In the records below, find the line with "Jumat, 07 Agu 2026" and the line with "prendre des mesures précises de l’espace à". Print both exactly, along with every line between them, and no other line.

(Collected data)

*** Begin section ***

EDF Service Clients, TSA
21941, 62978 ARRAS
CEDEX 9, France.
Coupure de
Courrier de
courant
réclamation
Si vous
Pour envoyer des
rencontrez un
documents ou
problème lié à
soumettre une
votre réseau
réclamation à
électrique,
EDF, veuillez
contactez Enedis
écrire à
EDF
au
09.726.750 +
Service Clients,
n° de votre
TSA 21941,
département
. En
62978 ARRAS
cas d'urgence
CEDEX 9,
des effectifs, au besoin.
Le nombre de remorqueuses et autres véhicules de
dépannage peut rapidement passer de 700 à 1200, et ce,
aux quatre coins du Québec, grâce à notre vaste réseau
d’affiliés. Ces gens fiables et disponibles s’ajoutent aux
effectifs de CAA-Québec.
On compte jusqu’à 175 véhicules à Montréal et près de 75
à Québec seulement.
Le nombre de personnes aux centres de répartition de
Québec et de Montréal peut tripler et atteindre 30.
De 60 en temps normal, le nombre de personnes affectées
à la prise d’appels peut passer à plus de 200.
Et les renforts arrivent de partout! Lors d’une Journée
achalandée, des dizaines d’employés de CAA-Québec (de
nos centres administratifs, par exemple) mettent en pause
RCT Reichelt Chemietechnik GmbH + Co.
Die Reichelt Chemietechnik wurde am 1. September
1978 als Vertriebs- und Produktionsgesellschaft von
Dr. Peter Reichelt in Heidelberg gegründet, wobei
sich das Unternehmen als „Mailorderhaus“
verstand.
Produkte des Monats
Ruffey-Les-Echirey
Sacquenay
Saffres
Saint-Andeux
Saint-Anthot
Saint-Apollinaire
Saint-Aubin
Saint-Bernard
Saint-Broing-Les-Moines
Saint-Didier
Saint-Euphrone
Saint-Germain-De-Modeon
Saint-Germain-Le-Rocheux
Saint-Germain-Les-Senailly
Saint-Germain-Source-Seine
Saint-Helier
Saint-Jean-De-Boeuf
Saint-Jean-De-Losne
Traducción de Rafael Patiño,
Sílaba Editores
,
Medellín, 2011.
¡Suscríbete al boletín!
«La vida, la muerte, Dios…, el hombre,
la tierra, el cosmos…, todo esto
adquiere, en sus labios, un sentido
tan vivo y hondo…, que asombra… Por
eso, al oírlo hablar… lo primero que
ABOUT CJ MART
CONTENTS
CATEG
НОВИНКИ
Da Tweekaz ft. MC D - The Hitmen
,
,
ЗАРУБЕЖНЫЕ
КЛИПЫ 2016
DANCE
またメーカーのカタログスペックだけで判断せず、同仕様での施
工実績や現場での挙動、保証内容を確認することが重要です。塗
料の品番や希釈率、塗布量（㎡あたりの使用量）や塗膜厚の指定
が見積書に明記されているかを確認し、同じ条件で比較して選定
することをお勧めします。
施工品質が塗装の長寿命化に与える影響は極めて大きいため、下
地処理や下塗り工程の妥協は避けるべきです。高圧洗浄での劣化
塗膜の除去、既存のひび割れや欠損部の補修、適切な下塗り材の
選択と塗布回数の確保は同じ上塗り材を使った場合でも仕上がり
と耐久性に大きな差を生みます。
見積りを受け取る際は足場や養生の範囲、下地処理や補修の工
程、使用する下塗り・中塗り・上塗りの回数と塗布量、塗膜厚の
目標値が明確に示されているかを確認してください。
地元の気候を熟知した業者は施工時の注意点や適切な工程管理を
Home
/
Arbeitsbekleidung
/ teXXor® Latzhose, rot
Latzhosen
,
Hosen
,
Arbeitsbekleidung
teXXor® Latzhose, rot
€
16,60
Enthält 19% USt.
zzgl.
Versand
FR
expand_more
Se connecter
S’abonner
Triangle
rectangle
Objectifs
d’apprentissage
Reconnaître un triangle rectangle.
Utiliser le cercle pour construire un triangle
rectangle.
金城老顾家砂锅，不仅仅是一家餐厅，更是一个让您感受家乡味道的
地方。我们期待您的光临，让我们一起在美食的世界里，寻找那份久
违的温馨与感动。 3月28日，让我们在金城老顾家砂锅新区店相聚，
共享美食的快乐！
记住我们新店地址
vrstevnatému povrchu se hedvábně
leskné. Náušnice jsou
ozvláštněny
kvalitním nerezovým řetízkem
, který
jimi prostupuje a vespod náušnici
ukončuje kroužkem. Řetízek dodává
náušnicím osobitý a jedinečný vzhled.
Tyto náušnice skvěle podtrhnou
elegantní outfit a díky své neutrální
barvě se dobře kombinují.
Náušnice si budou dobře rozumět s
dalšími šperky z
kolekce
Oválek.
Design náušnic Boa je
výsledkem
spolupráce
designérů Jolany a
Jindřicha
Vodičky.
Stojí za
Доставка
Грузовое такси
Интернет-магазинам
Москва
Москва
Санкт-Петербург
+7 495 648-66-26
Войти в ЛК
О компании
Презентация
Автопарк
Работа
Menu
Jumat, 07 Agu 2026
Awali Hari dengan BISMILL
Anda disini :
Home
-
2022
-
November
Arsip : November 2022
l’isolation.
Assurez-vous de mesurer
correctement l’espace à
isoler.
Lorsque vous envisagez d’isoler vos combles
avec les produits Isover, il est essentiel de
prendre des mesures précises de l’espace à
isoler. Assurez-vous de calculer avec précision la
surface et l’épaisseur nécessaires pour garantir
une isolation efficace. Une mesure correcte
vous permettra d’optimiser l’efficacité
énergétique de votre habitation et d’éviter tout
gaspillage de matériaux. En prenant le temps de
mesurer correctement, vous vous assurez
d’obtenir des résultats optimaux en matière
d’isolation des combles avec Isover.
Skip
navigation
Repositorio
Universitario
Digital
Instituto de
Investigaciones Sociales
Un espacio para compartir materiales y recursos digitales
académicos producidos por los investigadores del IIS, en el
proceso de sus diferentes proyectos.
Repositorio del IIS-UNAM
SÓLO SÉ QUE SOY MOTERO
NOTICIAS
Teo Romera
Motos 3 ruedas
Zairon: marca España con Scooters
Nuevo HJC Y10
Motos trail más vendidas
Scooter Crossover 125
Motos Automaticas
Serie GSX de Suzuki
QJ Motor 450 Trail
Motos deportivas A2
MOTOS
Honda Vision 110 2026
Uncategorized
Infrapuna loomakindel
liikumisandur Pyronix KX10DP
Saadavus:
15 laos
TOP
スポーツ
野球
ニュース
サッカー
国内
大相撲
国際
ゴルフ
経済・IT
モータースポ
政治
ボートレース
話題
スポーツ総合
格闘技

*** End section ***

▶ SOLUTION FOR THIS TASK
Jumat, 07 Agu 2026
Awali Hari dengan BISMILL
Anda disini :
Home
-
2022
-
November
Arsip : November 2022
l’isolation.
Assurez-vous de mesurer
correctement l’espace à
isoler.
Lorsque vous envisagez d’isoler vos combles
avec les produits Isover, il est essentiel de
prendre des mesures précises de l’espace à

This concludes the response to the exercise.